_WHAT THIS TASK INVOLVES_
In the entries below, spot each line with the word "close" and copy it.

[Records from a data collection]
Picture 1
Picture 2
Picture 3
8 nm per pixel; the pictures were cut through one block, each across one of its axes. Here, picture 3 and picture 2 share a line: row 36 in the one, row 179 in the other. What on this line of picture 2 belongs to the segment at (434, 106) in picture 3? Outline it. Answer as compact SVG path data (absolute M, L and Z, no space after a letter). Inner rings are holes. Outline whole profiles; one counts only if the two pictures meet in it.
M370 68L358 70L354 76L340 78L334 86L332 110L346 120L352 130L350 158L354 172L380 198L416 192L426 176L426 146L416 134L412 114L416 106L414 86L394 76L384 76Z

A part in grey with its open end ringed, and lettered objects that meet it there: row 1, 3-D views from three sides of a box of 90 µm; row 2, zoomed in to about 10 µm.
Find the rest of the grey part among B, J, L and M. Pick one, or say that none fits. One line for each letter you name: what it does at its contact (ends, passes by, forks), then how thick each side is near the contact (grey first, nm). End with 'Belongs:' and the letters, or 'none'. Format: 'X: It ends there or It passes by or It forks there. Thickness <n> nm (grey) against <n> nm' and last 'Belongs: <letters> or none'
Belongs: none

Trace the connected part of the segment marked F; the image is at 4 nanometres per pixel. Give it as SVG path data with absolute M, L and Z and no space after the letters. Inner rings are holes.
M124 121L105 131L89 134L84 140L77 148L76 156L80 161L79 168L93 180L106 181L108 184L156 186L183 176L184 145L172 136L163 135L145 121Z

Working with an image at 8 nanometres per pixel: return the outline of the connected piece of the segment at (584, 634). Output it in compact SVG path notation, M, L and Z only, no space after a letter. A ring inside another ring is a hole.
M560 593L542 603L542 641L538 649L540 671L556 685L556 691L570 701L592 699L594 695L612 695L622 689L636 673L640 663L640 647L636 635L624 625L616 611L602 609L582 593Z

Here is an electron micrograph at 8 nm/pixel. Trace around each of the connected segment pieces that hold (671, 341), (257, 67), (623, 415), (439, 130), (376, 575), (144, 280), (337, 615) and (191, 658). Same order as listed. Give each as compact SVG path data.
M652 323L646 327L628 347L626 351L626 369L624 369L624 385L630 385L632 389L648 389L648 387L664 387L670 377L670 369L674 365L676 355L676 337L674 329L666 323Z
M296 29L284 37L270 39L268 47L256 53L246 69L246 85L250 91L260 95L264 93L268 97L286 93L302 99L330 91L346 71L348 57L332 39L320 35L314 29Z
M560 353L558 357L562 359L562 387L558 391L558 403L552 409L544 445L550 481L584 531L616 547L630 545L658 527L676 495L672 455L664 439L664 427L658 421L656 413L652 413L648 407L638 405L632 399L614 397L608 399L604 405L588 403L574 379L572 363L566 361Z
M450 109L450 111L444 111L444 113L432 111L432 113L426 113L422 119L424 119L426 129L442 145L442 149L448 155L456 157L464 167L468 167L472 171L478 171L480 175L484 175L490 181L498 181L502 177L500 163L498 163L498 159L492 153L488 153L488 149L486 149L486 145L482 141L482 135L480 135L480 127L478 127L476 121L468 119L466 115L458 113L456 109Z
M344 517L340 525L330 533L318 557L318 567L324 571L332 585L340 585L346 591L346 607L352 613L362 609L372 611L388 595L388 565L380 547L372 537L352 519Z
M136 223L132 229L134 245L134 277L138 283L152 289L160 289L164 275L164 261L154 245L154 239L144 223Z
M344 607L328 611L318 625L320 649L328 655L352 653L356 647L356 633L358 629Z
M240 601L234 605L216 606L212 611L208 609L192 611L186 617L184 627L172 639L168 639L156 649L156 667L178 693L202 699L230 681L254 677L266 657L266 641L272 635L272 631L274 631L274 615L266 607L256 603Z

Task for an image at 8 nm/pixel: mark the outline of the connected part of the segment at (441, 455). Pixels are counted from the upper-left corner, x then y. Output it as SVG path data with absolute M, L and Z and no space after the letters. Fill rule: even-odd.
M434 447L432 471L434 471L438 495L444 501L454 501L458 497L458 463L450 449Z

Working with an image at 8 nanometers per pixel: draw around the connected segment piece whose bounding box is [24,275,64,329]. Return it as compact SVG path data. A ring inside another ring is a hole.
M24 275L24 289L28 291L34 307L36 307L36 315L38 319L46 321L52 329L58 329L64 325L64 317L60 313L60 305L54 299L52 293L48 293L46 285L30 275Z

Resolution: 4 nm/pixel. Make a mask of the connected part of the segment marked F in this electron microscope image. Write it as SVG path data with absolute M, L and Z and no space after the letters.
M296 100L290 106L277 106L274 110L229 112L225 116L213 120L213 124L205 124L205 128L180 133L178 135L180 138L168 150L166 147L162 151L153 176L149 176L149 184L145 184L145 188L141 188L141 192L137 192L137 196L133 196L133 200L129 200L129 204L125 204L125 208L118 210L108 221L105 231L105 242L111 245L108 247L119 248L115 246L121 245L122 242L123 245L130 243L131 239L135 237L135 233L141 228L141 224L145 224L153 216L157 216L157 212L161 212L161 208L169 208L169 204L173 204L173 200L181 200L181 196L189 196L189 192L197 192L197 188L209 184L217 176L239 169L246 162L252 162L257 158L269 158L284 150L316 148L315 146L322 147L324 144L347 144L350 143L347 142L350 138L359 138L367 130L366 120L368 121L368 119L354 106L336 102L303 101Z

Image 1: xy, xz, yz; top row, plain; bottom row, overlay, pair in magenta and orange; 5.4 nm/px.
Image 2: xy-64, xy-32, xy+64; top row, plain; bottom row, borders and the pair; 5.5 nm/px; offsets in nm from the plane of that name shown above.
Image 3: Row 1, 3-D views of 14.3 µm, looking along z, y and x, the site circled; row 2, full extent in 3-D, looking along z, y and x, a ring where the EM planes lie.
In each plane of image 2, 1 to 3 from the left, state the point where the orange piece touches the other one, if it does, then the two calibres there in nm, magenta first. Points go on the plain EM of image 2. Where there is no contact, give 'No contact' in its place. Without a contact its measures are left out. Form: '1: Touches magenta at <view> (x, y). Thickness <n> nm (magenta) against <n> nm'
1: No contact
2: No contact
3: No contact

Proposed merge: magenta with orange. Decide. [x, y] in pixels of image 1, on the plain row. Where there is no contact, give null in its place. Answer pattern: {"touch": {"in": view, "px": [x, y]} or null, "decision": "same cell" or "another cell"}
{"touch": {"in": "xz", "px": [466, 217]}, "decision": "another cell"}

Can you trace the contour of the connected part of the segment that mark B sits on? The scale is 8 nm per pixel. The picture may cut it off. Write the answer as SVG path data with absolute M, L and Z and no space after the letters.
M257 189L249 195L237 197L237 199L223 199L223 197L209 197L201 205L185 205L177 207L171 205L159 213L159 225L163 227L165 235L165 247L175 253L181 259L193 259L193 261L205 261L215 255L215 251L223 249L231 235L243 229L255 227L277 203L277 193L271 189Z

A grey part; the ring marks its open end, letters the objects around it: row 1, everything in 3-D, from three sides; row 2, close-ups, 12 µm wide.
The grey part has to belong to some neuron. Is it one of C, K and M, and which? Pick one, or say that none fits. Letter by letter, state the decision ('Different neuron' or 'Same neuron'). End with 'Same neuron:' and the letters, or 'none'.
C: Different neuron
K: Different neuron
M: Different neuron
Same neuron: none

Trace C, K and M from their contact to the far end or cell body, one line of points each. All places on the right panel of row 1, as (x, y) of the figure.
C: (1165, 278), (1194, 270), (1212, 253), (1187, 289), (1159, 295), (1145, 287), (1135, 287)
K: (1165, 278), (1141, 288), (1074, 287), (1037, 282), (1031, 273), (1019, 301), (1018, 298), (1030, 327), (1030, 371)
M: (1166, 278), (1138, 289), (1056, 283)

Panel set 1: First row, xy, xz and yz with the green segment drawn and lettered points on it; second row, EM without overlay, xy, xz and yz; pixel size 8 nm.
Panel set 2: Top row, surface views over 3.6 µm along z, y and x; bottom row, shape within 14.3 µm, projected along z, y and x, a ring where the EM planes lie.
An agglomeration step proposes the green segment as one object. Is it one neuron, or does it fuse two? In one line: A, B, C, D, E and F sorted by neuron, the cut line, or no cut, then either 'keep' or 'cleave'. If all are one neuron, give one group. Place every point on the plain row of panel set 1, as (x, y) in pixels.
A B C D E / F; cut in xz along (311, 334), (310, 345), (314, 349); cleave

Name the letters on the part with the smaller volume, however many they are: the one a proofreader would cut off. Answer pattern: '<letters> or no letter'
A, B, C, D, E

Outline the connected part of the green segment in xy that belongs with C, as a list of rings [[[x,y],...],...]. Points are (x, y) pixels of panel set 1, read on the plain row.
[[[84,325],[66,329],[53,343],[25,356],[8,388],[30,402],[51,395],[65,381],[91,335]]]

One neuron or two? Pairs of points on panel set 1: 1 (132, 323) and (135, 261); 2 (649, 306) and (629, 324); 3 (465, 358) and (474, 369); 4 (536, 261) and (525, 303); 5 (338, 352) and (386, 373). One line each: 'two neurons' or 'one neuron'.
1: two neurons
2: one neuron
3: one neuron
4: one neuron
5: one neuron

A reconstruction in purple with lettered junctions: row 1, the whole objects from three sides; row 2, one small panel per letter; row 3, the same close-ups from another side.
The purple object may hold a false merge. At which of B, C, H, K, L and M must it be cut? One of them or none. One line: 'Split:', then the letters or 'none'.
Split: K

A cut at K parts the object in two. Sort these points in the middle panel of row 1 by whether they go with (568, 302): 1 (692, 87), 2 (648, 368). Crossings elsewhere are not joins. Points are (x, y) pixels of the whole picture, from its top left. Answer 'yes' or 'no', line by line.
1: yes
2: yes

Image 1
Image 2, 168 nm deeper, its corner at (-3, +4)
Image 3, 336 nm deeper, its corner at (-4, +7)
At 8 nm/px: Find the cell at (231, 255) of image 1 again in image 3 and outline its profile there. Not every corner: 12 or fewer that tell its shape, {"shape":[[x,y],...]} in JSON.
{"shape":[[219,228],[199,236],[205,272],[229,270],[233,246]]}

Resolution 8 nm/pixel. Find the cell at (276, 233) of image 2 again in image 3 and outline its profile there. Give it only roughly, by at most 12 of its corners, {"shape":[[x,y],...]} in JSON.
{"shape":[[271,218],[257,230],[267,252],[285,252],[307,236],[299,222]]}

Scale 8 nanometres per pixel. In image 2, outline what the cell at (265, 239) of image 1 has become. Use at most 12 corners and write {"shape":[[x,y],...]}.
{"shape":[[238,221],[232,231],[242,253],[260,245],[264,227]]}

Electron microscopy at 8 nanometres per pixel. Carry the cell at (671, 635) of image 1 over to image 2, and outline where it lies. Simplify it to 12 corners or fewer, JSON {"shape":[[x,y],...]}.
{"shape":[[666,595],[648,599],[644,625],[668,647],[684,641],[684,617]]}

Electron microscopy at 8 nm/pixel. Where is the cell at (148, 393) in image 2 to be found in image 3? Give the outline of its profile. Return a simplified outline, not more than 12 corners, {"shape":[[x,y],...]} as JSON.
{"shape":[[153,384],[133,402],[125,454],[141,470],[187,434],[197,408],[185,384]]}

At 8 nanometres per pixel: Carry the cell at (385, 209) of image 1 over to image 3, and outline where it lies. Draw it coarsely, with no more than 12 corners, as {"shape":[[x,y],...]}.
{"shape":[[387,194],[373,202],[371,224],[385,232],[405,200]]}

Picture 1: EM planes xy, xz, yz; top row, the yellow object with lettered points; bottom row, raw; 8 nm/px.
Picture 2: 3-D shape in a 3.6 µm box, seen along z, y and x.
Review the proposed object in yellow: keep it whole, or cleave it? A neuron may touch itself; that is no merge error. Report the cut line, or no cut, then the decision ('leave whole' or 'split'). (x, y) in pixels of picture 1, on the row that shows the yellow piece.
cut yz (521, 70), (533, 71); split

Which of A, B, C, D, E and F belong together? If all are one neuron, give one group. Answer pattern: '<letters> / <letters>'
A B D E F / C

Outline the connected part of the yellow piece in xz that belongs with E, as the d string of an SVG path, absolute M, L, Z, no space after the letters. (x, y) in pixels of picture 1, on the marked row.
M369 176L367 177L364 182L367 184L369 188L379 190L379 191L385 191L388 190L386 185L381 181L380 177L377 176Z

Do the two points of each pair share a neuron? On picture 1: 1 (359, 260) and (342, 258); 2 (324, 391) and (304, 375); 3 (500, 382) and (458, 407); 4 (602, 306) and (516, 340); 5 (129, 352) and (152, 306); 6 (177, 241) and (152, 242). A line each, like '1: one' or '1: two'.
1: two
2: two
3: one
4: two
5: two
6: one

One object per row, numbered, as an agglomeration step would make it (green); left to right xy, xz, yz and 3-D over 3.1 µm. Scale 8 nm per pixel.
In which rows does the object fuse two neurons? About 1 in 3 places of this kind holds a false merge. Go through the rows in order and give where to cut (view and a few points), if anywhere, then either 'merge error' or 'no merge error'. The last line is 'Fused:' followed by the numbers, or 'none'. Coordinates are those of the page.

_ANSWER BELOW_
A grey part; the ring marks its open end, letters the objects around it: row 1, everything in 3-D, from three sides; row 2, close-ups, 12 µm wide.
A reconstruction in purple with lettered junctions: row 1, the whole objects from three sides; row 2, one small panel per letter; row 3, the same close-ups from another side.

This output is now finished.